Quando a manchete cala: cobertura sobre a exclusão de atletas trans em MT

Propostas de lei que buscam excluir pessoas trans do esporte feminino ganham espaço em cidades de Mato Grosso, mas a imprensa local falha ao não garantir pluralidade e respeito aos direitos humanos.

Câmara Municipal de Tangará da Serra.
#Paratodosverem: imagem mostra a fachada da câmara municipal de Tangará da Serra.

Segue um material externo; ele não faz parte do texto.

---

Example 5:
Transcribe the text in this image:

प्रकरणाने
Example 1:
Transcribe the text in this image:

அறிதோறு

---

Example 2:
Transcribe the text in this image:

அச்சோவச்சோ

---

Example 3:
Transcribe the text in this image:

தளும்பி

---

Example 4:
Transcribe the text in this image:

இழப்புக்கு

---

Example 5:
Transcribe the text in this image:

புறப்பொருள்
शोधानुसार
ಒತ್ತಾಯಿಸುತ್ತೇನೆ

Está tramitando a na Assembléia Legislativa de Cuiabá a PL 292/2025 do vereador Rafael Ranalli (PL) que determina que o sexo biológico seja o único critério para definir o gênero de competidores em partidas esportivas oficiais do município de Cuiabá. Se aprovado, atletas transgênero ficarão impedidos de participar de equipes que não correspondem ao seu sexo de nascimento. Em Tangará da Serra o mesmo projeto de lei foi apresentado pelo vereador Escobar (PL) para ser votado na sessão do dia 17 de junho de 2025. Diferente de Cuiabá, onde a proposta ainda está em discussão, em Tangará a votação foi marcada sem grande divulgação e sem debate público prévio.

Ao saberem da tramitação, estudantes e apoiadores dos direitos LGBTQIA+ se mobilizaram e convocaram a população para comparecer à Câmara no dia da votação. A ideia era clara: fazer com que a voz da comunidade fosse ouvida e que o projeto não passasse de forma silenciosa. A mobilização nas redes sociais mostrou engajamento e preocupação com os rumos das políticas públicas no município.

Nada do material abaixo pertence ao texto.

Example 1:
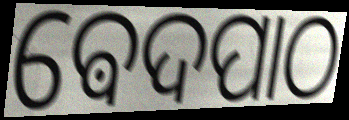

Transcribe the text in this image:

ଵେଦପାଠ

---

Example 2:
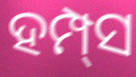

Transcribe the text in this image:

ହମ୍ପ୍‌ସ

O que chamou atenção, porém, foi o silêncio da imprensa local. Nenhum portal ou veículo tradicional da cidade fez cobertura prévia da tramitação do projeto. Não houve matérias explicando o conteúdo da proposta, nem entrevistas com pessoas que seriam diretamente afetadas por ela. Tampouco foram ouvidos especialistas da área do esporte, da saúde ou do direito.

Essa omissão representa uma falha ética séria. O jornalismo tem como compromisso central o interesse público. Quando um projeto de lei interfere diretamente na vida de um grupo social neste caso, as pessoas trans, é dever da imprensa tratar o tema com profundidade, responsabilidade e pluralidade. Ignorar esse papel enfraquece a democracia e contribui para a invisibilidade dessas minorias.

Na cobertura de veículos de Cuiabá, como o portal Olhar Direto, o projeto de lei é apresentado com destaque para a fala do vereador autor, que argumenta que a presença de mulheres trans em categorias femininas representaria “vantagem desleal”. No entanto, a matéria não apresenta contrapontos, nem escuta especialistas ou representantes da comunidade trans. A ausência dessas vozes contribui para uma narrativa incompleta e enviesada.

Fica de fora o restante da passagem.